**EXERCISE PASSAGE**

※ ※ ※

This study focuses on the last two types of nonprobability-based Web surveys and compares data quality between them through six surveys. As indicated by the name, unrestricted self-selected surveys, or a web intercept sample, usually use open invitations (e.g. banners or ads on websites) and impose no restriction on survey access. The identity of the potential respondents is unknown, and the personal contact information is usually not sought and no re-contact is attempted. It relies on recruiting anyone who happens to be passing through a website at a particular time. In contrast, opt-in panels collect panelists’ contact information, along with profile data at the sign-up stage for contacting and targeting respondents in later surveys. Previous research has examined different nonprobability sample acquisition strategies (Alvarez et al., 2003).
Nonprobability samples have been used in many fields. For example, researchers in fields like psychology and market research have long used nonprobability samples for experimental studies. For those types of studies, the representativeness of the sample is not critical. However, other aspects of data quality, in particular, the conscientiousness of the respondents, are of critical importance. Satisficing theory is often cited as a framework for understanding respondents’ cognitive process and efforts when responding to survey questions (Krosnick, 1991, 1999). According to this theory, respondents can be classified into two broad categories: optimizers and satisficers. Optimizers are those who carefully and conscientiously go through each cognitive step, including comprehension, retrieval, judgment and estimation, reporting, and mapping, before providing an answer. On the other hand, satisficers tend to take cognitive shortcuts and stop the cognitive process as soon as they reach a good enough yet not perfect answer.

※ ※ ※

Saved data entries

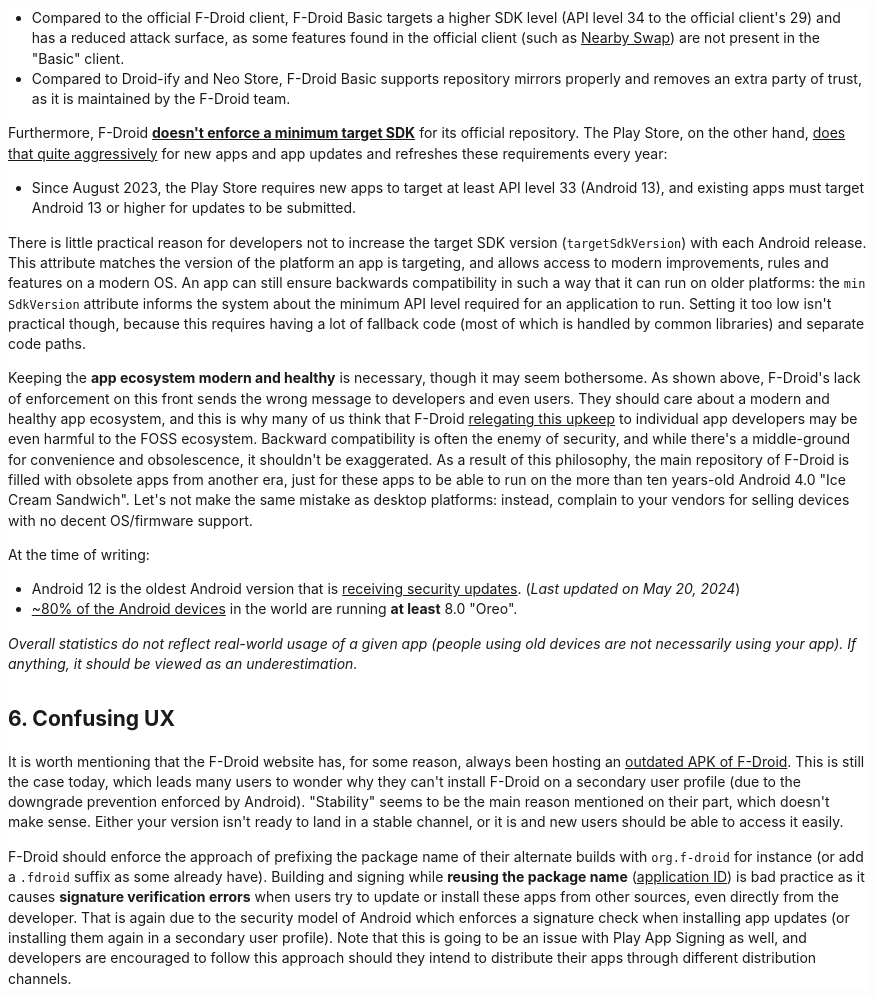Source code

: - Compared to the official F-Droid client, F-Droid Basic targets a higher SDK level (API level 34 to the official client's 29) and has a reduced attack surface, as some features found in the official client (such as [Nearby Swap](https://f-droid.org/tutorials/swap/)) are not present in the "Basic" client.
- Compared to Droid-ify and Neo Store, F-Droid Basic supports repository mirrors properly and removes an extra party of trust, as it is maintained by the F-Droid team.

Furthermore, F-Droid **[doesn't enforce a minimum target SDK](https://gitlab.com/fdroid/fdroiddata/-/issues/2210#note_440967209)** for its official repository. The Play Store, on the other hand, [does that quite aggressively](https://developer.android.com/google/play/requirements/target-sdk) for new apps and app updates and refreshes these requirements every year:

- Since August 2023, the Play Store requires new apps to target at least API level 33 (Android 13), and existing apps must target Android 13 or higher for updates to be submitted.

There is little practical reason for developers not to increase the target SDK version (`targetSdkVersion`) with each Android release. This attribute matches the version of the platform an app is targeting, and allows access to modern improvements, rules and features on a modern OS. An app can still ensure backwards compatibility in such a way that it can run on older platforms: the `minSdkVersion` attribute informs the system about the minimum API level required for an application to run. Setting it too low isn't practical though, because this requires having a lot of fallback code (most of which is handled by common libraries) and separate code paths.

Keeping the **app ecosystem modern and healthy** is necessary, though it may seem bothersome. As shown above, F-Droid's lack of enforcement on this front sends the wrong message to developers and even users. They should care about a modern and healthy app ecosystem, and this is why many of us think that F-Droid [relegating this upkeep](https://gitlab.com/fdroid/fdroiddata/-/issues/2210#note_440967209) to individual app developers may be even harmful to the FOSS ecosystem. Backward compatibility is often the enemy of security, and while there's a middle-ground for convenience and obsolescence, it shouldn't be exaggerated. As a result of this philosophy, the main repository of F-Droid is filled with obsolete apps from another era, just for these apps to be able to run on the more than ten years-old Android 4.0 "Ice Cream Sandwich". Let's not make the same mistake as desktop platforms: instead, complain to your vendors for selling devices with no decent OS/firmware support.

At the time of writing:
- Android 12 is the oldest Android version that is [receiving security updates](https://endoflife.date/android). (*Last updated on May 20, 2024*)
- [~80% of the Android devices](https://developer.android.com/about/dashboards) in the world are running **at least** 8.0 "Oreo".

*Overall statistics do not reflect real-world usage of a given app (people using old devices are not necessarily using your app). If anything, it should be viewed as an underestimation.*

## 6. Confusing UX
It is worth mentioning that the F-Droid website has, for some reason, always been hosting an [outdated APK of F-Droid](https://forum.f-droid.org/t/why-does-the-f-droid-website-nearly-always-host-an-outdated-f-droid-apk/6234). This is still the case today, which leads many users to wonder why they can't install F-Droid on a secondary user profile (due to the downgrade prevention enforced by Android). "Stability" seems to be the main reason mentioned on their part, which doesn't make sense. Either your version isn't ready to land in a stable channel, or it is and new users should be able to access it easily.

F-Droid should enforce the approach of prefixing the package name of their alternate builds with `org.f-droid` for instance (or add a `.fdroid` suffix as some already have). Building and signing while **reusing the package name** ([application ID](https://developer.android.com/studio/build/configure-app-module)) is bad practice as it causes **signature verification errors** when users try to update or install these apps from other sources, even directly from the developer. That is again due to the security model of Android which enforces a signature check when installing app updates (or installing them again in a secondary user profile). Note that this is going to be an issue with Play App Signing as well, and developers are encouraged to follow this approach should they intend to distribute their apps through different distribution channels.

※ ※ ※

**EXERCISE REQUIREMENTS**
**1)** In the passage on web surveys, what two broad categories of respondents does satisficing theory distinguish?
**2)** Transcribe the stretch of the records from the line containing "- Since August" through the line containing "There is little", reproducing those lines precisely.
The passage on web surveys and the records are independent materials.

**PER-TASK ANSWERS**
**1)** Optimizers and satisficers.

**2)**
- Since August 2023, the Play Store requires new apps to target at least API level 33 (Android 13), and existing apps must target Android 13 or higher for updates to be submitted.

There is little practical reason for developers not to increase the target SDK version (`targetSdkVersion`) with each Android release. This attribute matches the version of the platform an app is targeting, and allows access to modern improvements, rules and features on a modern OS. An app can still ensure backwards compatibility in such a way that it can run on older platforms: the `minSdkVersion` attribute informs the system about the minimum API level required for an application to run. Setting it too low isn't practical though, because this requires having a lot of fallback code (most of which is handled by common libraries) and separate code paths.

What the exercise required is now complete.